__Rekordy danych__
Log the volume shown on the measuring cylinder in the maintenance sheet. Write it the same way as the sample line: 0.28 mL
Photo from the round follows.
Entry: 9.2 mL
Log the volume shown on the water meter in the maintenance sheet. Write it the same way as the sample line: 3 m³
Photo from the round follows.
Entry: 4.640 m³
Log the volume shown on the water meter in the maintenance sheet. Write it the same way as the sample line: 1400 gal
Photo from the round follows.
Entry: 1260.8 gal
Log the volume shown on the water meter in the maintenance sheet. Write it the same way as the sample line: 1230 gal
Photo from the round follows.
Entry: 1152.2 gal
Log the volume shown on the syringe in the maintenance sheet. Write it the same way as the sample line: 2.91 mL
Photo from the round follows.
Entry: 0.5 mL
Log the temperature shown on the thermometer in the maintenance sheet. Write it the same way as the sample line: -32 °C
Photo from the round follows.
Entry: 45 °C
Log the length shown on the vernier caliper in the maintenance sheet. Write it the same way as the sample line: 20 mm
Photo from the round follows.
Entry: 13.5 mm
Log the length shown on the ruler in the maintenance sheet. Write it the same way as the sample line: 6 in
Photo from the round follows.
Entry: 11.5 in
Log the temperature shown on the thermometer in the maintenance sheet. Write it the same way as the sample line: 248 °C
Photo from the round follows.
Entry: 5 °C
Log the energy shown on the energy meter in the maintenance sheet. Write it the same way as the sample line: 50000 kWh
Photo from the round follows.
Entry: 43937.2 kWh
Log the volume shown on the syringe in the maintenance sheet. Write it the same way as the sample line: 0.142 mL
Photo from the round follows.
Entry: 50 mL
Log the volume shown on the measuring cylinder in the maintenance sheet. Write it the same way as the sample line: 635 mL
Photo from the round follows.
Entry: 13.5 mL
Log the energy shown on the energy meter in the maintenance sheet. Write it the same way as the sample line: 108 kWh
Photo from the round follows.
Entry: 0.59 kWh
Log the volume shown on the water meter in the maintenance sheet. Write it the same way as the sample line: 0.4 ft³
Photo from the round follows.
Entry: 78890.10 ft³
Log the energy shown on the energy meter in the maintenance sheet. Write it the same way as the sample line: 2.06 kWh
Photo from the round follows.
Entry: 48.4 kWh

__CO NALEŻY ZROBIĆ__
Zamień we wszystkich rekordach „maintenance sheet” na „service log” i przepisz je ponownie, nie zmieniając niczego innego.

__WYNIK PONIŻEJ__
Log the volume shown on the measuring cylinder in the service log. Write it the same way as the sample line: 0.28 mL
Photo from the round follows.
Entry: 9.2 mL
Log the volume shown on the water meter in the service log. Write it the same way as the sample line: 3 m³
Photo from the round follows.
Entry: 4.640 m³
Log the volume shown on the water meter in the service log. Write it the same way as the sample line: 1400 gal
Photo from the round follows.
Entry: 1260.8 gal
Log the volume shown on the water meter in the service log. Write it the same way as the sample line: 1230 gal
Photo from the round follows.
Entry: 1152.2 gal
Log the volume shown on the syringe in the service log. Write it the same way as the sample line: 2.91 mL
Photo from the round follows.
Entry: 0.5 mL
Log the temperature shown on the thermometer in the service log. Write it the same way as the sample line: -32 °C
Photo from the round follows.
Entry: 45 °C
Log the length shown on the vernier caliper in the service log. Write it the same way as the sample line: 20 mm
Photo from the round follows.
Entry: 13.5 mm
Log the length shown on the ruler in the service log. Write it the same way as the sample line: 6 in
Photo from the round follows.
Entry: 11.5 in
Log the temperature shown on the thermometer in the service log. Write it the same way as the sample line: 248 °C
Photo from the round follows.
Entry: 5 °C
Log the energy shown on the energy meter in the service log. Write it the same way as the sample line: 50000 kWh
Photo from the round follows.
Entry: 43937.2 kWh
Log the volume shown on the syringe in the service log. Write it the same way as the sample line: 0.142 mL
Photo from the round follows.
Entry: 50 mL
Log the volume shown on the measuring cylinder in the service log. Write it the same way as the sample line: 635 mL
Photo from the round follows.
Entry: 13.5 mL
Log the energy shown on the energy meter in the service log. Write it the same way as the sample line: 108 kWh
Photo from the round follows.
Entry: 0.59 kWh
Log the volume shown on the water meter in the service log. Write it the same way as the sample line: 0.4 ft³
Photo from the round follows.
Entry: 78890.10 ft³
Log the energy shown on the energy meter in the service log. Write it the same way as the sample line: 2.06 kWh
Photo from the round follows.
Entry: 48.4 kWh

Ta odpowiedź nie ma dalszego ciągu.